**** TASK INPUT
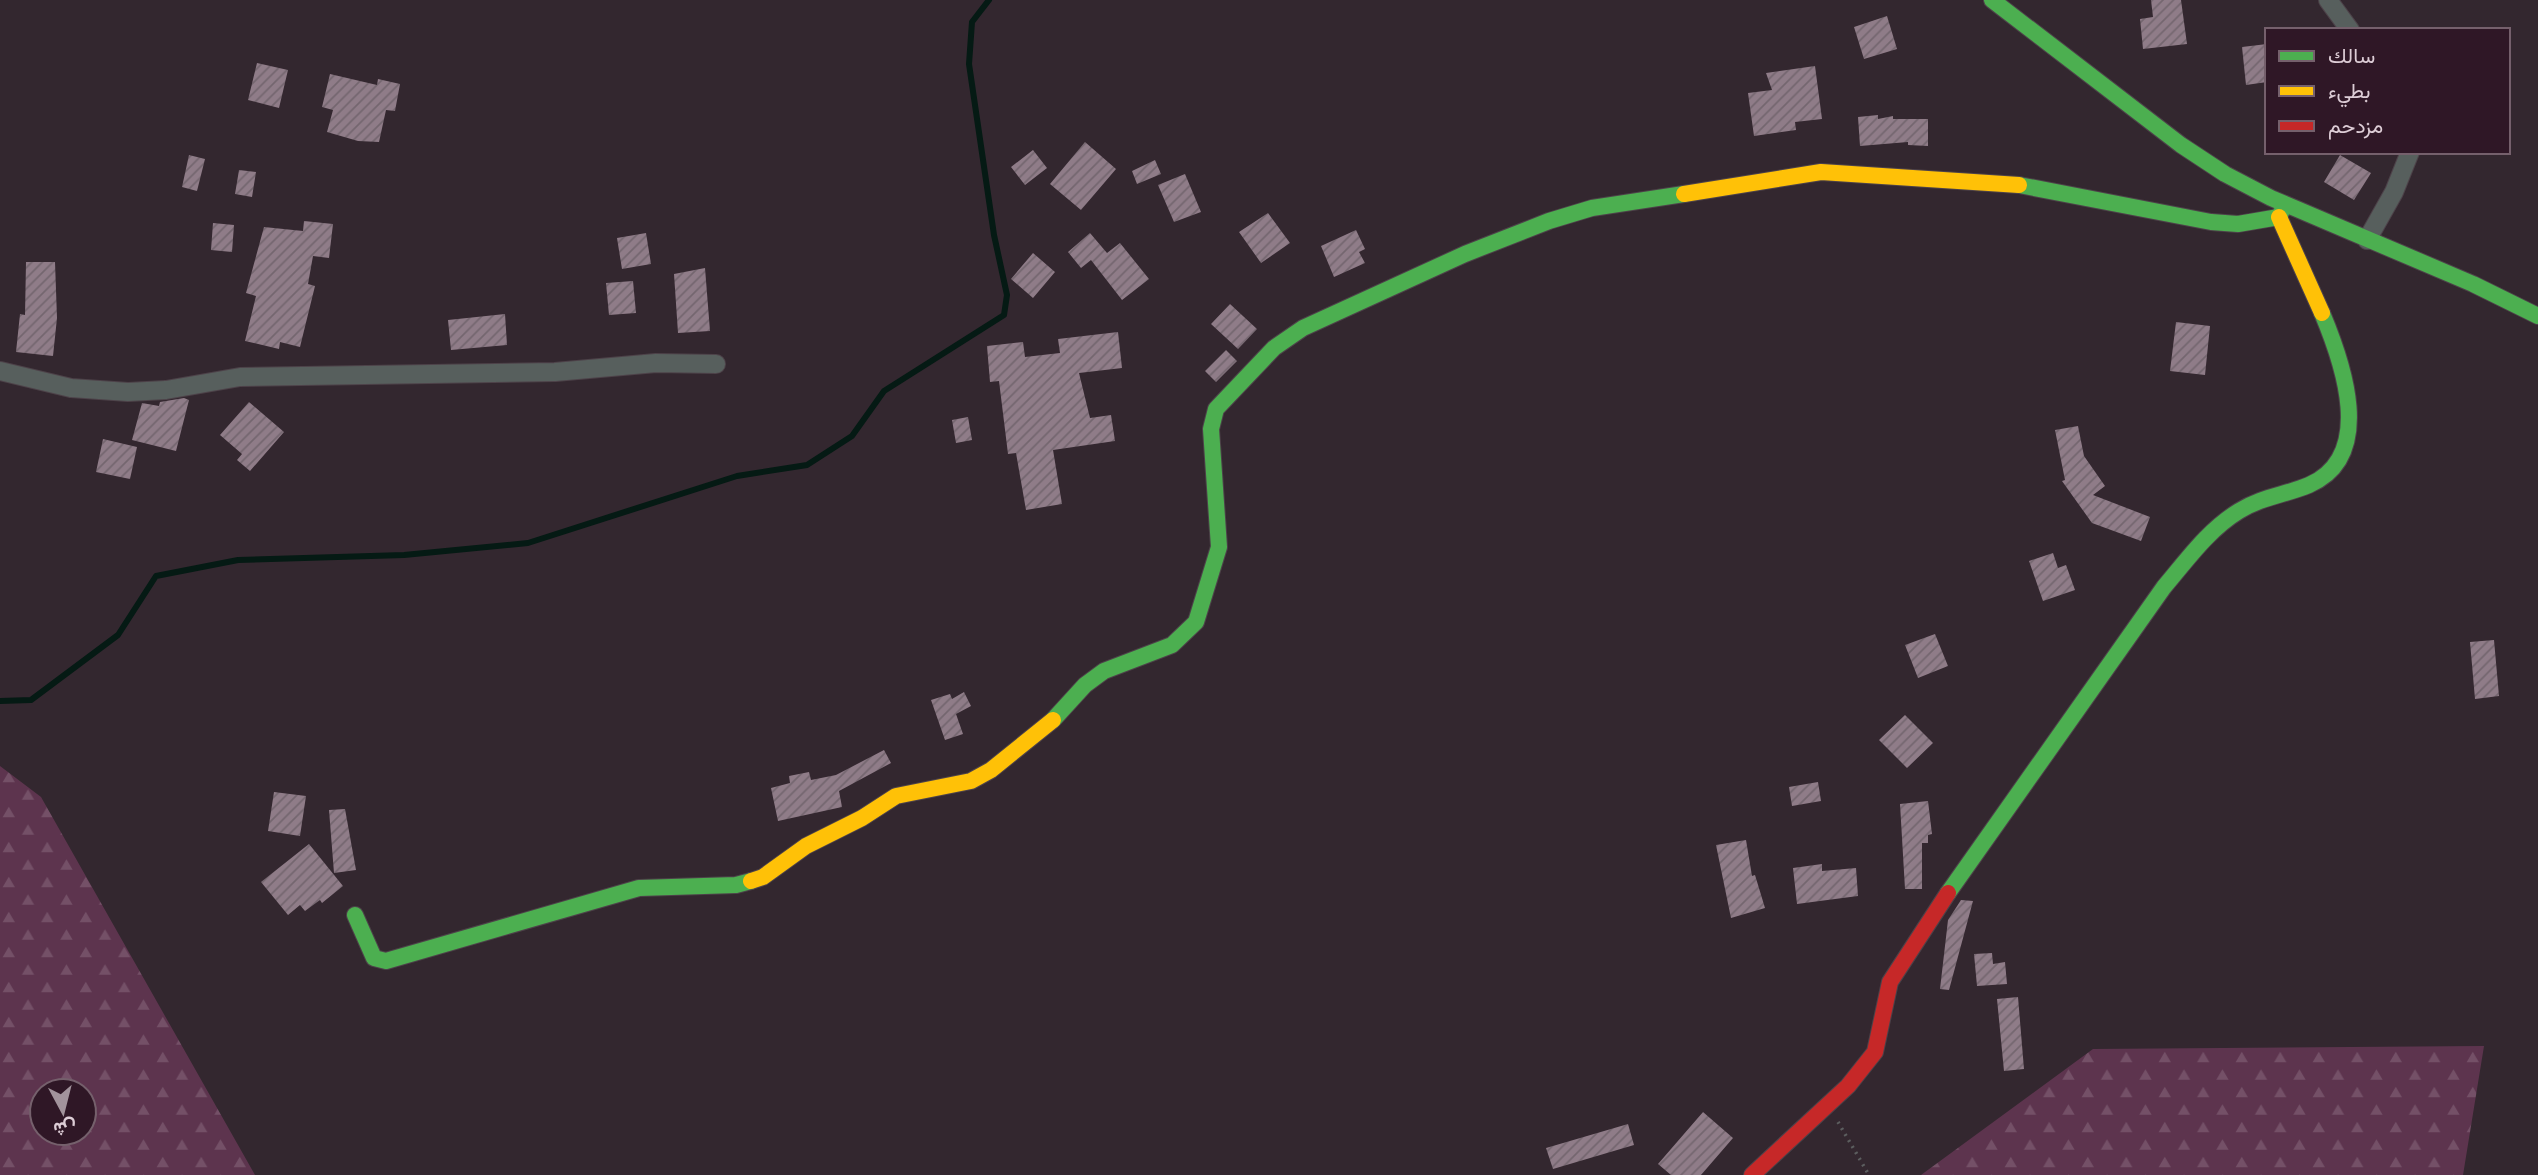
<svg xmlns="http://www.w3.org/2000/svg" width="2538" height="1175" viewBox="0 0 2538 1175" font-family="'PT Sans Narrow',Vazirmatn,sans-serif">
	<defs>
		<pattern id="forest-firs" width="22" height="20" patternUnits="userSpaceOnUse" patternTransform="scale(1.75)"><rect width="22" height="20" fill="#5d344e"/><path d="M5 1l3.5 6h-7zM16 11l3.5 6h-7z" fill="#745067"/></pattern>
		<pattern id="building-hatch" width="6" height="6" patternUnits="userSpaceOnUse" patternTransform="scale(1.75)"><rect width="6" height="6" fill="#8f7c88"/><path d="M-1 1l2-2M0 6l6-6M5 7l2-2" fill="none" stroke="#74666f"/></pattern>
	</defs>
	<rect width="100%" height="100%" fill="#33272f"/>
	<path fill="url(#forest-firs)" fill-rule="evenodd" d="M0,766L41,797L255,1175H0ZM42,1091H84V1133H42Z
		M2484,1046L2463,1175H1921L2093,1049Z"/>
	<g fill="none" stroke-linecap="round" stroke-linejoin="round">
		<path stroke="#051a14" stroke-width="6" d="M0,701L31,700L118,635L156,576L238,560L404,555L528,543L737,476L807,465L852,436L884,391L1004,315L1007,295L994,235L969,64L972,22L989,0"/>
	</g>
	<path fill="url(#building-hatch)" d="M2151,0H2181L2187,44L2143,49L2140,19L2153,17Z
		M1887,16L1897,49L1864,59L1854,27Z
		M2267,44V82L2246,85L2242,47Z
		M257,63L288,70L279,108L248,100Z
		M1815,66L1822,119L1795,122L1796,130L1754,136L1748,93L1772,90L1766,73Z
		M330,74L377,85L378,79L400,84L395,111L386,110L379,142L358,141L327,132L333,110L322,107Z
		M1878,115V119L1893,116V119H1928V146L1908,145V142L1860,146L1858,117Z
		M1085,142L1116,169L1081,210L1050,184Z
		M1033,150L1047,168L1025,185L1011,167Z
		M189,155L205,159L197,191L182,187Z
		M2340,155L2371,173L2354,200L2324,182Z
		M1155,160L1161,174L1137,184L1132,171Z
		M239,170L256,172L252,197L235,194Z
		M1185,174L1201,212L1174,222L1158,185Z
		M1268,213L1290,243L1261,263L1239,232Z
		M304,221L333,224L329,258L313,256L308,284L315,286L300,347L280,342L279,349L245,341L256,296L246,293L264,227L303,231Z
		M213,223L234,225L232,252L211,250Z
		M1356,230L1365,249L1359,252L1365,263L1334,277L1321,246Z
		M646,233L651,264L622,269L617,238Z
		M1090,233L1107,253L1120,243L1149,279L1122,300L1091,260L1081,268L1068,252Z
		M1033,253L1055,272L1033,298L1011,279Z
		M26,262H55L57,318L53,356L16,352L20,314L25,315Z
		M705,268L710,331L678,333L674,274Z
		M633,281L636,313L609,315L606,283Z
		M1230,304L1257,329L1238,349L1211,324Z
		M505,314L507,345L451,350L448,320Z
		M2176,322L2210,326L2205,375L2170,371Z
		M1118,332L1122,368L1079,373L1090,418L1111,415L1115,441L1053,450L1062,504L1026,510L1016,453L1008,454L999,381L990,382L987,346L1023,342L1025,357L1060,353L1058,339Z
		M1226,350L1237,361L1216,382L1205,371Z
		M184,398L189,400L176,451L132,440L142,403L159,406L160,402Z
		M249,402L284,432L250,471L237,460L242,454L220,435Z
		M968,417L972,440L956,443L952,420Z
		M2078,426L2084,456L2105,486L2093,495L2150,517L2141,541L2092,523L2062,481L2065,480L2055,430Z
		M103,439L137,447L130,479L96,472Z
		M2053,553L2058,568L2066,565L2075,590L2043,601L2029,561Z
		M1935,634L1948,666L1918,678L1905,645Z
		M2494,640L2499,696L2475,699L2470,642Z
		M964,692L971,706L956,714L963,734L945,740L931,700L950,694L952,699Z
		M1905,715L1933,743L1907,768L1879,740Z
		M884,750L891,763L839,791L842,807L778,821L771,788L790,783L789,776L809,772L811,780L836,775Z
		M1818,782L1821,801L1792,806L1789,787Z
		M274,792L306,796L300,836L268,831Z
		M1928,801L1932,834L1928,835V843H1922V889H1905L1900,804Z
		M345,809L356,870L334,873L329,810Z
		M1746,840L1752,876L1755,875L1765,908L1731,918L1716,845Z
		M309,844L343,886L322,903L320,900L305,911L300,905L288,915L261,882Z
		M1822,864V871L1856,868L1858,896L1797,904L1793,868Z
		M1961,900L1973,901L1949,990L1940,989L1948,920Z
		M1992,953L1993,964L2005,962L2007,984L1977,986L1974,954Z
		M2018,997L2024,1069L2004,1071L1997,999Z
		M1703,1112L1733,1138L1701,1175H1671L1658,1164Z
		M1628,1124L1634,1145L1553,1169L1546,1148Z"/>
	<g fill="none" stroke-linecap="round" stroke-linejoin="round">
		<defs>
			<path id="street" d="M2328,0L2350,30
				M2367,240L2394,192L2410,152
				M0,371L71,388L128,392L166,390L240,377L555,372L656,363L716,364"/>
			<path id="fast" d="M1992,0L2181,145L2225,174L2271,198L2473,284L2538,316
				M2019,185L2211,222L2238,224L2279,217L2285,204
				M1053,720L1085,685L1104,671L1172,645L1196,622L1219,547L1211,429L1216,409L1274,348L1303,328L1465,254L1549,221L1592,208L1684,194
				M1948,893L2164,587C2187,560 2208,530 2239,511C2261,497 2285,495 2309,485C2376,456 2343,363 2322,313
				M355,915L374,958L386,961L639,888L736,885L751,881"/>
			<path id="slow" d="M1684,194L1821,172L2019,185
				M2279,217L2322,313
				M751,881L763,877L806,846L862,818L896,796L971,781L991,770L1053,720"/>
			<path id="jam" d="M1752,1175L1848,1086L1875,1052L1890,982L1948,893"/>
		</defs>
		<use href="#street" stroke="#4d4249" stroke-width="20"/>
		<use href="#fast" stroke="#4d4249" stroke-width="18"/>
		<use href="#slow" stroke="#4d4249" stroke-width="18"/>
		<use href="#jam" stroke="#4d4249" stroke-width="18"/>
		<path stroke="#5c5e5f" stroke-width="3.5" stroke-dasharray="2 5" stroke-linecap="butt" d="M1838,1122L1869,1175"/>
		<use href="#street" stroke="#575f5d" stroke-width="18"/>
		<use href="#fast" stroke="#4caf50" stroke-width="16"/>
		<use href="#slow" stroke="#ffc107" stroke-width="16"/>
		<use href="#jam" stroke="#c62828" stroke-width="16"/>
	</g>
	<rect x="2265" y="28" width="245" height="126" fill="#2f1726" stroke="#75606c" stroke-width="2"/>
	<rect x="2279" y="51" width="35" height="10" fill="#4caf50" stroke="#75606c" stroke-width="2"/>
	<text x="2328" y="63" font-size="21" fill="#ddcdd6">سالك</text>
	<rect x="2279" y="86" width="35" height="10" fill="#ffc107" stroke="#75606c" stroke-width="2"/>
	<text x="2328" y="98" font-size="21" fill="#ddcdd6">بطيء</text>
	<rect x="2279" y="121" width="35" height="10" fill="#c62828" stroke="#75606c" stroke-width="2"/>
	<text x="2328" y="133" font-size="21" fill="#ddcdd6">مزدحم</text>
	<g transform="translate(63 1112) rotate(173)"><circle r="33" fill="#2f1726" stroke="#75606c" stroke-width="2"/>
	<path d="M0-5L12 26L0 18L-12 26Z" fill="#a2939c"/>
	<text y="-10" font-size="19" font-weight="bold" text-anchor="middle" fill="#ddcdd6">ش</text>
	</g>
</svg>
********
:: BRIEF ::
Drop the pictures; repeat each entry above exactly.

:: OUTPUT BELOW ::
<svg xmlns="http://www.w3.org/2000/svg" width="2538" height="1175" viewBox="0 0 2538 1175" font-family="'PT Sans Narrow',Vazirmatn,sans-serif">
	<defs>
		<pattern id="forest-firs" width="22" height="20" patternUnits="userSpaceOnUse" patternTransform="scale(1.75)"><rect width="22" height="20" fill="#5d344e"/><path d="M5 1l3.5 6h-7zM16 11l3.5 6h-7z" fill="#745067"/></pattern>
		<pattern id="building-hatch" width="6" height="6" patternUnits="userSpaceOnUse" patternTransform="scale(1.75)"><rect width="6" height="6" fill="#8f7c88"/><path d="M-1 1l2-2M0 6l6-6M5 7l2-2" fill="none" stroke="#74666f"/></pattern>
	</defs>
	<rect width="100%" height="100%" fill="#33272f"/>
	<path fill="url(#forest-firs)" fill-rule="evenodd" d="M0,766L41,797L255,1175H0ZM42,1091H84V1133H42Z
		M2484,1046L2463,1175H1921L2093,1049Z"/>
	<g fill="none" stroke-linecap="round" stroke-linejoin="round">
		<path stroke="#051a14" stroke-width="6" d="M0,701L31,700L118,635L156,576L238,560L404,555L528,543L737,476L807,465L852,436L884,391L1004,315L1007,295L994,235L969,64L972,22L989,0"/>
	</g>
	<path fill="url(#building-hatch)" d="M2151,0H2181L2187,44L2143,49L2140,19L2153,17Z
		M1887,16L1897,49L1864,59L1854,27Z
		M2267,44V82L2246,85L2242,47Z
		M257,63L288,70L279,108L248,100Z
		M1815,66L1822,119L1795,122L1796,130L1754,136L1748,93L1772,90L1766,73Z
		M330,74L377,85L378,79L400,84L395,111L386,110L379,142L358,141L327,132L333,110L322,107Z
		M1878,115V119L1893,116V119H1928V146L1908,145V142L1860,146L1858,117Z
		M1085,142L1116,169L1081,210L1050,184Z
		M1033,150L1047,168L1025,185L1011,167Z
		M189,155L205,159L197,191L182,187Z
		M2340,155L2371,173L2354,200L2324,182Z
		M1155,160L1161,174L1137,184L1132,171Z
		M239,170L256,172L252,197L235,194Z
		M1185,174L1201,212L1174,222L1158,185Z
		M1268,213L1290,243L1261,263L1239,232Z
		M304,221L333,224L329,258L313,256L308,284L315,286L300,347L280,342L279,349L245,341L256,296L246,293L264,227L303,231Z
		M213,223L234,225L232,252L211,250Z
		M1356,230L1365,249L1359,252L1365,263L1334,277L1321,246Z
		M646,233L651,264L622,269L617,238Z
		M1090,233L1107,253L1120,243L1149,279L1122,300L1091,260L1081,268L1068,252Z
		M1033,253L1055,272L1033,298L1011,279Z
		M26,262H55L57,318L53,356L16,352L20,314L25,315Z
		M705,268L710,331L678,333L674,274Z
		M633,281L636,313L609,315L606,283Z
		M1230,304L1257,329L1238,349L1211,324Z
		M505,314L507,345L451,350L448,320Z
		M2176,322L2210,326L2205,375L2170,371Z
		M1118,332L1122,368L1079,373L1090,418L1111,415L1115,441L1053,450L1062,504L1026,510L1016,453L1008,454L999,381L990,382L987,346L1023,342L1025,357L1060,353L1058,339Z
		M1226,350L1237,361L1216,382L1205,371Z
		M184,398L189,400L176,451L132,440L142,403L159,406L160,402Z
		M249,402L284,432L250,471L237,460L242,454L220,435Z
		M968,417L972,440L956,443L952,420Z
		M2078,426L2084,456L2105,486L2093,495L2150,517L2141,541L2092,523L2062,481L2065,480L2055,430Z
		M103,439L137,447L130,479L96,472Z
		M2053,553L2058,568L2066,565L2075,590L2043,601L2029,561Z
		M1935,634L1948,666L1918,678L1905,645Z
		M2494,640L2499,696L2475,699L2470,642Z
		M964,692L971,706L956,714L963,734L945,740L931,700L950,694L952,699Z
		M1905,715L1933,743L1907,768L1879,740Z
		M884,750L891,763L839,791L842,807L778,821L771,788L790,783L789,776L809,772L811,780L836,775Z
		M1818,782L1821,801L1792,806L1789,787Z
		M274,792L306,796L300,836L268,831Z
		M1928,801L1932,834L1928,835V843H1922V889H1905L1900,804Z
		M345,809L356,870L334,873L329,810Z
		M1746,840L1752,876L1755,875L1765,908L1731,918L1716,845Z
		M309,844L343,886L322,903L320,900L305,911L300,905L288,915L261,882Z
		M1822,864V871L1856,868L1858,896L1797,904L1793,868Z
		M1961,900L1973,901L1949,990L1940,989L1948,920Z
		M1992,953L1993,964L2005,962L2007,984L1977,986L1974,954Z
		M2018,997L2024,1069L2004,1071L1997,999Z
		M1703,1112L1733,1138L1701,1175H1671L1658,1164Z
		M1628,1124L1634,1145L1553,1169L1546,1148Z"/>
	<g fill="none" stroke-linecap="round" stroke-linejoin="round">
		<defs>
			<path id="street" d="M2328,0L2350,30
				M2367,240L2394,192L2410,152
				M0,371L71,388L128,392L166,390L240,377L555,372L656,363L716,364"/>
			<path id="fast" d="M1992,0L2181,145L2225,174L2271,198L2473,284L2538,316
				M2019,185L2211,222L2238,224L2279,217L2285,204
				M1053,720L1085,685L1104,671L1172,645L1196,622L1219,547L1211,429L1216,409L1274,348L1303,328L1465,254L1549,221L1592,208L1684,194
				M1948,893L2164,587C2187,560 2208,530 2239,511C2261,497 2285,495 2309,485C2376,456 2343,363 2322,313
				M355,915L374,958L386,961L639,888L736,885L751,881"/>
			<path id="slow" d="M1684,194L1821,172L2019,185
				M2279,217L2322,313
				M751,881L763,877L806,846L862,818L896,796L971,781L991,770L1053,720"/>
			<path id="jam" d="M1752,1175L1848,1086L1875,1052L1890,982L1948,893"/>
		</defs>
		<use href="#street" stroke="#4d4249" stroke-width="20"/>
		<use href="#fast" stroke="#4d4249" stroke-width="18"/>
		<use href="#slow" stroke="#4d4249" stroke-width="18"/>
		<use href="#jam" stroke="#4d4249" stroke-width="18"/>
		<path stroke="#5c5e5f" stroke-width="3.5" stroke-dasharray="2 5" stroke-linecap="butt" d="M1838,1122L1869,1175"/>
		<use href="#street" stroke="#575f5d" stroke-width="18"/>
		<use href="#fast" stroke="#4caf50" stroke-width="16"/>
		<use href="#slow" stroke="#ffc107" stroke-width="16"/>
		<use href="#jam" stroke="#c62828" stroke-width="16"/>
	</g>
	<rect x="2265" y="28" width="245" height="126" fill="#2f1726" stroke="#75606c" stroke-width="2"/>
	<rect x="2279" y="51" width="35" height="10" fill="#4caf50" stroke="#75606c" stroke-width="2"/>
	<text x="2328" y="63" font-size="21" fill="#ddcdd6">سالك</text>
	<rect x="2279" y="86" width="35" height="10" fill="#ffc107" stroke="#75606c" stroke-width="2"/>
	<text x="2328" y="98" font-size="21" fill="#ddcdd6">بطيء</text>
	<rect x="2279" y="121" width="35" height="10" fill="#c62828" stroke="#75606c" stroke-width="2"/>
	<text x="2328" y="133" font-size="21" fill="#ddcdd6">مزدحم</text>
	<g transform="translate(63 1112) rotate(173)"><circle r="33" fill="#2f1726" stroke="#75606c" stroke-width="2"/>
	<path d="M0-5L12 26L0 18L-12 26Z" fill="#a2939c"/>
	<text y="-10" font-size="19" font-weight="bold" text-anchor="middle" fill="#ddcdd6">ش</text>
	</g>
</svg>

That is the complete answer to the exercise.